Die hohen regulatorischen Standards in Deutschland schaffen sicherlich auch zusätzliches Vertrauen in die Qualität und Sicherheit der Produkte und erleichtern dem neu zugelassenen Medikament den Markteintritt etwas. Wird die Nachfrage ähnlich hoch wie bei Ozempic® oder Wegovy®, fragen die Patienten aber vermutlich ohnehin nicht genauer nach, wo der Wirkstoff produziert wird, oder wo die Pens für die wöchentliche Dosis befüllt werden. Es bleibt zu hoffen, dass sich die Liefersituation durch das neue Medikament ein wenig entspannt und Semaglutid wieder den Menschen gegeben werden kann, die es am nötigsten haben: den Diabetikern.
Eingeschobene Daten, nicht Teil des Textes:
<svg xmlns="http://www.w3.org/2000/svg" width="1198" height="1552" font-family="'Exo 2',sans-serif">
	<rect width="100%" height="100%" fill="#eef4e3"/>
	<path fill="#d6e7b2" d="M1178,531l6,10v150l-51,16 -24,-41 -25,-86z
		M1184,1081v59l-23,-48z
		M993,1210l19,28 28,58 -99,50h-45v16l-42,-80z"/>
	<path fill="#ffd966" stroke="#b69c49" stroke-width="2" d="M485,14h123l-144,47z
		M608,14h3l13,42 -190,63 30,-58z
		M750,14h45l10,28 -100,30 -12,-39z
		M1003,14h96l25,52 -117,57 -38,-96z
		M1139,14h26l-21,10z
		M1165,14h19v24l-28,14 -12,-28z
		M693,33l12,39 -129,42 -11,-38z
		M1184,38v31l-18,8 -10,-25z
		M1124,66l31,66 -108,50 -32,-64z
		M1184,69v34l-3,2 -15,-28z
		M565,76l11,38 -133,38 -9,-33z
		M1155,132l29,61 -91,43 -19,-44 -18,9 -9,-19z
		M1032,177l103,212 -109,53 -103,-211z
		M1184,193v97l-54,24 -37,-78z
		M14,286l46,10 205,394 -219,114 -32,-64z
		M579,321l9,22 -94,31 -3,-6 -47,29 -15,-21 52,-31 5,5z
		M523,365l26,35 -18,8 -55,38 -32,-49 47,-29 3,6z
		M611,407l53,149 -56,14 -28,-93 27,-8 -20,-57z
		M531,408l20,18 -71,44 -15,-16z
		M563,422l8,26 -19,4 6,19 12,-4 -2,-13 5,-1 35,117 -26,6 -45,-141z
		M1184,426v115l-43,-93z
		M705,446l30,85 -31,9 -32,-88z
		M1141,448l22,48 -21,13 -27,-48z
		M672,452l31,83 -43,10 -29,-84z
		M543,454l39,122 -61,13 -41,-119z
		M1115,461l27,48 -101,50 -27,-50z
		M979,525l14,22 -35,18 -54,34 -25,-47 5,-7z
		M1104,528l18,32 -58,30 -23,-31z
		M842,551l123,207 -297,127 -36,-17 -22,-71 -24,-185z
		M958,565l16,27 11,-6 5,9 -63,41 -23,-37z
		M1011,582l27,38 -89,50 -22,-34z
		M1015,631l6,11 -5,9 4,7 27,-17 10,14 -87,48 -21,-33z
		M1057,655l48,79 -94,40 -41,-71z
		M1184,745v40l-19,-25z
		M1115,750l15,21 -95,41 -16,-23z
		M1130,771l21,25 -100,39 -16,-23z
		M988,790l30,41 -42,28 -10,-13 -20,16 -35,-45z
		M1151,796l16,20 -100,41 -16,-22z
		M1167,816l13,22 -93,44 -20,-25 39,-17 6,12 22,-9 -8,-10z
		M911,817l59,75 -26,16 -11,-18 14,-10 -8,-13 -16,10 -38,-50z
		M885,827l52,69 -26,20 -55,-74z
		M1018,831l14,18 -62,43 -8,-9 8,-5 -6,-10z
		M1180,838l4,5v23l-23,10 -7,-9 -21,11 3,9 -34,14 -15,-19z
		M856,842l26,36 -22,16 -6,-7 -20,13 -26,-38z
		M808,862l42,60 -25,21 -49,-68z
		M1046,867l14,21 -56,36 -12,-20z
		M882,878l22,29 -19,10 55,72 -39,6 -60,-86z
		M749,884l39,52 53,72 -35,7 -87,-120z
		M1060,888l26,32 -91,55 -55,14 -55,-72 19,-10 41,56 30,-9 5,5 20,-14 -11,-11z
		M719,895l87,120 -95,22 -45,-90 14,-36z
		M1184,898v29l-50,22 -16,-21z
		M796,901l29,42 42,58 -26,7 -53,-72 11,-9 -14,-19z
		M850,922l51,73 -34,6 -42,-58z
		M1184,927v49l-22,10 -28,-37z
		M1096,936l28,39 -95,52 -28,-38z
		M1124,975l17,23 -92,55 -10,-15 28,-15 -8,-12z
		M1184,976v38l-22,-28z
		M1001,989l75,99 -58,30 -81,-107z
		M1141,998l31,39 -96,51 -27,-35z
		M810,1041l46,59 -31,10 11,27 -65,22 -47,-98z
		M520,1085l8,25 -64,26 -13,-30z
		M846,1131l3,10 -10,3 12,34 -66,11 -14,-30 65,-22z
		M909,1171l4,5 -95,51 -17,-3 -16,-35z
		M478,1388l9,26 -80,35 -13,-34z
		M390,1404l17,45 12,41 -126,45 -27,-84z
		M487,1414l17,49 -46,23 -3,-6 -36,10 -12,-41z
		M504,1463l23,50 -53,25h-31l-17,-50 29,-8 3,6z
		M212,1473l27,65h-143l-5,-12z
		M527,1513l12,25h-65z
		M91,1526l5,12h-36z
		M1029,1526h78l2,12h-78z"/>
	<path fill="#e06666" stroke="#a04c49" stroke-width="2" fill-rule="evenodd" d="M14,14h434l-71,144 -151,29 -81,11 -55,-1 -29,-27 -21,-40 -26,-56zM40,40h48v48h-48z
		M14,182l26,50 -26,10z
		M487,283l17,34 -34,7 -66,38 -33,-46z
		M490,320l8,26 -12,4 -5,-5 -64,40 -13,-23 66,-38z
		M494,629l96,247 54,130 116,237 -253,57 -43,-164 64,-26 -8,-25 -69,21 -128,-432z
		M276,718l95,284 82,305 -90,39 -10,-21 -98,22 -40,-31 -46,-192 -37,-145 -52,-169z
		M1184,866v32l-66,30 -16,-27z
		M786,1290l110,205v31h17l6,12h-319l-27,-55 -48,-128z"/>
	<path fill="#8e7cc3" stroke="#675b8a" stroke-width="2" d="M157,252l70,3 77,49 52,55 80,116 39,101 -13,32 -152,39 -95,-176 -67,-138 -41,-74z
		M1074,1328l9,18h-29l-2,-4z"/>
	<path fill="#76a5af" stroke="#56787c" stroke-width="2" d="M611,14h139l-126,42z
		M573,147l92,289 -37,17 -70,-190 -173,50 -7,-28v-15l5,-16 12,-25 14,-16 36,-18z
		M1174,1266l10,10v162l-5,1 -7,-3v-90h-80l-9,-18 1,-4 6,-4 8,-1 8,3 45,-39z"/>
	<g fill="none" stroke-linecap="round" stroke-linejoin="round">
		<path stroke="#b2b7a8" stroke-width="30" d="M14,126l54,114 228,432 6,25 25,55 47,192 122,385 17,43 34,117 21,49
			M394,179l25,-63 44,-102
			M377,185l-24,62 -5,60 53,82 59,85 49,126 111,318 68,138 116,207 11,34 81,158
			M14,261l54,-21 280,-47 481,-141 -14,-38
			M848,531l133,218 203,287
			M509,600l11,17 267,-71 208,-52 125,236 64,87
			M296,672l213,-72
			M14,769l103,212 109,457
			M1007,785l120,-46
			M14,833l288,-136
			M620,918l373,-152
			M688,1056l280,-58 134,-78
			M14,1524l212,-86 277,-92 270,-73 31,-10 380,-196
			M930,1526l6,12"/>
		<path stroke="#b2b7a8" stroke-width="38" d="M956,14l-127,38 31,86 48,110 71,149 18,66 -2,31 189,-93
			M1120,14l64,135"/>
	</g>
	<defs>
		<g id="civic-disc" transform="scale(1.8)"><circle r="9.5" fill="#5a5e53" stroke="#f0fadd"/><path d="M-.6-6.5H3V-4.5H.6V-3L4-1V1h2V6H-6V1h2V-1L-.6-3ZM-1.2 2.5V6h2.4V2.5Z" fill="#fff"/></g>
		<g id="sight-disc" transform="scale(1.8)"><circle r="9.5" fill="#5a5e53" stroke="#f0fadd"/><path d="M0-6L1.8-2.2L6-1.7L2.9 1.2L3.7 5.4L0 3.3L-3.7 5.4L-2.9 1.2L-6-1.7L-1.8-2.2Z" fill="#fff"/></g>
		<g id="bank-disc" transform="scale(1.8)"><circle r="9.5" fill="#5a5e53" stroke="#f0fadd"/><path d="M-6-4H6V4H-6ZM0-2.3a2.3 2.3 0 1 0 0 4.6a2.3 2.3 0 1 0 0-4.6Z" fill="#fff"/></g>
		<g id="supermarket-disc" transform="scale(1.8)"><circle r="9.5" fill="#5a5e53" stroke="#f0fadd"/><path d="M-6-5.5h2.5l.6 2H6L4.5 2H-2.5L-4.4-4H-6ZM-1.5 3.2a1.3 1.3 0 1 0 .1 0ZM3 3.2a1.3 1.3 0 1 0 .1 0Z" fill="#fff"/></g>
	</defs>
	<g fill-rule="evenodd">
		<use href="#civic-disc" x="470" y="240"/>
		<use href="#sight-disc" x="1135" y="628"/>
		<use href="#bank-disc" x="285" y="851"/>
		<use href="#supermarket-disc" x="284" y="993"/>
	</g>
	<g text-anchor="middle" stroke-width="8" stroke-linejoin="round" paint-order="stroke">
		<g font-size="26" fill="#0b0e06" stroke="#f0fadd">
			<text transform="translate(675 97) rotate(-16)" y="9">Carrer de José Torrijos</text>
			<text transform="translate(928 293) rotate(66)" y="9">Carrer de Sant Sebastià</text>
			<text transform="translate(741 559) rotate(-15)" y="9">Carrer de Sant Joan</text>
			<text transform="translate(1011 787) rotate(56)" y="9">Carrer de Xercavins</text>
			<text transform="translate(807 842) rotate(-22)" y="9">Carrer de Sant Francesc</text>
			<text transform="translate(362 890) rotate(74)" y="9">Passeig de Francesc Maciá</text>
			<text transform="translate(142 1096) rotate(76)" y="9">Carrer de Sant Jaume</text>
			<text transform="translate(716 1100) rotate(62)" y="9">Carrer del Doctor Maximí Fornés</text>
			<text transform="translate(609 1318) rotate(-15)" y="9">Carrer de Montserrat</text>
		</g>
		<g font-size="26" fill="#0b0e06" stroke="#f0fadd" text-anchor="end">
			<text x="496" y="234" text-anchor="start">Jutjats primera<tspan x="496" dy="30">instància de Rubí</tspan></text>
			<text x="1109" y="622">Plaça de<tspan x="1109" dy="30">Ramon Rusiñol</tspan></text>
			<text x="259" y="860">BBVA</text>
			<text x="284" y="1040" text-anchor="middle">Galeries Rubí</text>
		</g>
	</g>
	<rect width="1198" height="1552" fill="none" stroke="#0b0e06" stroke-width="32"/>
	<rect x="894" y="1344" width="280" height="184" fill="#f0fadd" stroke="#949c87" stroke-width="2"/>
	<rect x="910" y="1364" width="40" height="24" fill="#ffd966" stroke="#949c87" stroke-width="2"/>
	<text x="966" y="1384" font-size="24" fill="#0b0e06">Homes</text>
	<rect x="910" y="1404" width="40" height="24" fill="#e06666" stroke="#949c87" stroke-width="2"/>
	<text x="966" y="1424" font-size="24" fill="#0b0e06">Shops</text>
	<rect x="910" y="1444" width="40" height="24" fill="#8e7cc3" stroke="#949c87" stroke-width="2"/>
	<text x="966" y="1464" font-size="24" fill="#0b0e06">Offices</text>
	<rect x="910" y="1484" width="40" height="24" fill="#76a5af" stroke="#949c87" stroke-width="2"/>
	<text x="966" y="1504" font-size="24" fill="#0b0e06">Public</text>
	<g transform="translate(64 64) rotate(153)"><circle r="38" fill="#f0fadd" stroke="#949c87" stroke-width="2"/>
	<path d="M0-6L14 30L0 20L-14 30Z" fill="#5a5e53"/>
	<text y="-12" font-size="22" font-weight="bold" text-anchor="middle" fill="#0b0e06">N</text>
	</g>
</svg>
Grundsätzlich verfügt Deutschland im Gegensatz zu Drittweltländern über eine ausgezeichnete Infrastruktur, einschließlich eines gut entwickelten Transportsystems und einer zuverlässigen Logistik. Der Transport von Rohstoffen, Zwischenprodukten, Verpackungsmaterialien und fertigen Produkten ist somit weniger störanfällig und führt seltener zu Ausfällen. Bundeswirtschaftsminister Robert Habeck betonte zudem, dass die Ansiedlung des Konzerns ohne staatliche Investitionen stattfand.
Etwas bitter liest sich allerdings eine Bemerkung in einem Artikel des SWR. Aus Insiderkreisen sei bekannt geworden, dass das Pharmaunternehmen auch deshalb nach Rheinhessen komme, „weil sich hier internationale Firmen wohlfühlen würden und keine Ressentiments gegen Ausländer zu befürchten seien wie in anderen Regionen von Deutschland“. Welche Regionen damit gemeint sind, die eine wirtschaftliche Aufwertung eigentlich auch bitter nötig hätten, kann man sich nun denken.